Remember the Occupy Wall Street protests? The similarity between the two movements is their ability to utilize existing means of mass communication. Occupy Wall Street inspired publications took cues from the 60s underground press to offer readers a holistic view that the mainstream media could not provide. The success of Occupy Wall Street was facilitated by social media which provided tools that allowed protestors to organize quickly.

 

 

The Role of American Underground Culture in The 60s

 

 

Counterculture in the 60s mobilized people to stand up and air their concerns when it mattered. During that time, America was at war in Vietnam and opposition from the American public was growing, and so was the number of civil rights movements in the country.
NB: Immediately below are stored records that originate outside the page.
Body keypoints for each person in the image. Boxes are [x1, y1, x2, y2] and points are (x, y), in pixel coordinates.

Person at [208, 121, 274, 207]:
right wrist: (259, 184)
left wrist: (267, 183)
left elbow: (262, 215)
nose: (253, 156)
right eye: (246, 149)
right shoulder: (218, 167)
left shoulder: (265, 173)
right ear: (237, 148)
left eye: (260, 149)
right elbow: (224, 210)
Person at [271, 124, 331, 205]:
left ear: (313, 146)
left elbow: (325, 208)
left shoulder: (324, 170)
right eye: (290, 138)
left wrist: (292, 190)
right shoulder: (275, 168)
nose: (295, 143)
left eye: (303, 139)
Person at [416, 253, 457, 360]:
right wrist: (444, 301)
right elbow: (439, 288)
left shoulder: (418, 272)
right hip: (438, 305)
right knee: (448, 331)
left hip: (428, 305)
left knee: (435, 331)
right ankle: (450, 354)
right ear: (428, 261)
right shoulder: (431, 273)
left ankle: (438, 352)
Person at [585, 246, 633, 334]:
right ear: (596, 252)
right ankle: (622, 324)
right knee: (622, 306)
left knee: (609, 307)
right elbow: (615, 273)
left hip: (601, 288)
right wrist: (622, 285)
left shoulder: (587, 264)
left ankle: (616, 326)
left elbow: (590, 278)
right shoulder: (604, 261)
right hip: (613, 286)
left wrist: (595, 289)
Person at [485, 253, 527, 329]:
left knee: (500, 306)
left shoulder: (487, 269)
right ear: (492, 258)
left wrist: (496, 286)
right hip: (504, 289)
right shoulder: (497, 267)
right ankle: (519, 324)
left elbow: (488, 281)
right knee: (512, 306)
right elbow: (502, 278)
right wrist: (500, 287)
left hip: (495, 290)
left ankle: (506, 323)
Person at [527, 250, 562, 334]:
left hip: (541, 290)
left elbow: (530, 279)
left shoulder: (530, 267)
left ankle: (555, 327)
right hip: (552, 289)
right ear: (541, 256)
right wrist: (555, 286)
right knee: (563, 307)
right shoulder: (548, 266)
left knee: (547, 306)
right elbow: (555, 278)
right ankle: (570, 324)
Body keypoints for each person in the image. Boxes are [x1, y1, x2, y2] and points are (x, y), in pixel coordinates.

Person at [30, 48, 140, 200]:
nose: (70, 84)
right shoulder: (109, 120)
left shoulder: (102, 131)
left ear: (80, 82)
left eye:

Unlike mainstream media at the time, these publications addressed the public’s concerns in a way that the biggest newspapers in the country couldn’t.

 

 

Underground, popularly referred to as ‘Freaks’ — a name they happily embraced — was all about expression of authenticity through individualism. They were deeply suspicious of the government and society, and to them, being true to oneself meant rejecting the middleclass culture. Hippies did not always agree with each other, but their desire for authenticity was the unifying force. The desire for a community as well as an insistence upon individualism were the major pillars of the 60s counterculture spirit.

 

 

The Fall of Underground Culture

 

 

The underground culture took a hit when mainstream media such as the Washington Post and the New York Times embraced investigative journalism in the 1970s. The notion that only the underground culture could report about political establishment and abuses by corporations was dispelled. However, the advent of the internet, social media, and its penetration has led to the emergence of progressive websites where readers and bloggers try to build a sense of belonging — as a community— but lack the energy of the 60s underground culture.